After show of force, Israel renews interest in advanced hybrid aircraft

Israel is choosing between several powerful possibilities to add to their fleets.

Israel renews interest in advanced hybrid aircraft Bell Boeing V-22 Osprey (Annie Ahronheim)
Israel is once again considering buying Bell Boeing V-22 Osprey helicopters following the cancellation of their acquisition nearly four years ago.
A defense source told The Jerusalem Post on Thursday that Israel will likely decide in the next year or two to purchase the tiltrotor aircraft.
Israel first expressed interest in the aircraft in 2012. Two years later the US Defense Department notified Congress of its intention to sell six Ospreys to Israel in a deal worth $1.13 billion, however, the acquisition process was later frozen following opposition within the Defense Ministry.

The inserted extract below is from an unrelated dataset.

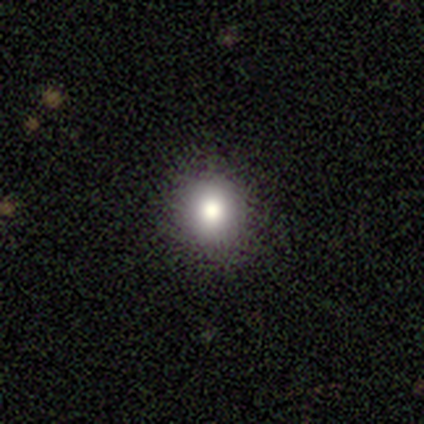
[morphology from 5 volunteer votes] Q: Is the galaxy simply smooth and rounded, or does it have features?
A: smooth — 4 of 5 (80%).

Since entering service in 2007, the aircraft has primarily been used by the United States Marine Corps and the US Air Force Special Operations Command. It has seen extensive action in Afghanistan and Iraq supporting long-range rapid reaction and crisis response missions.
Officials from the defense establishment were given a fresh opportunity to assess the capabilities of the aircraft in early March during a joint exercise conducted with the USMC in southern Israel.

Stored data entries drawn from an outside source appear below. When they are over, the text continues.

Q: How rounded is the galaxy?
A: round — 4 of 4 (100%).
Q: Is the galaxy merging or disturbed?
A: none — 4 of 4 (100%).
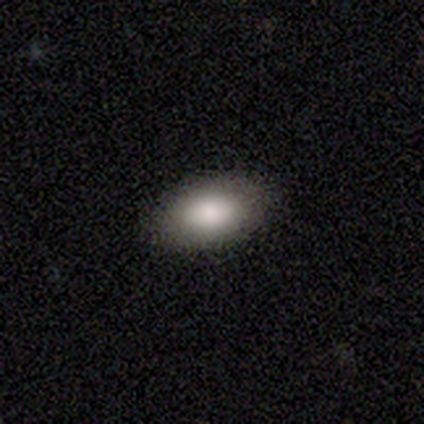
This appears to be a smooth galaxy with no disk features (80%) that is in between round and cigar-shaped (100%). Merging: none (100%).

Some 650 US Marines trained with Israeli troops as part of the Kaya Green drill at the Tze’elim Army Base in the Negev, during several operational scenarios that included live fire and artillery drills in order to enhance interoperability and cooperation between the two allies.
Several V-22 Osprey tiltrotors operating on the Wasp-class amphibious assault ship USS Iwo Jima provided support for the Marines in the exercise, along with several other US military and IAF aircraft.
The aircraft’s ability to fly far and fast, along with its air-to-air refueling capabilities that can allow the aircraft to reach Iran, has led to many to see the V-22 as a possible solution for supporting special forces. Without aerial refueling, the V-22 is capable of flying some 2,300 kilometers.
According to a 2015 report in The Wall Street Journal, Israel sought US “military hardware useful for a strike” on Iran in summer 2012 and the V-22 were “at the top of the list were V-22 Ospreys.”
According to the report, the Ospreys were to drop special forces “behind enemy lines” into Iran to attack the Fordo uranium enrichment facility.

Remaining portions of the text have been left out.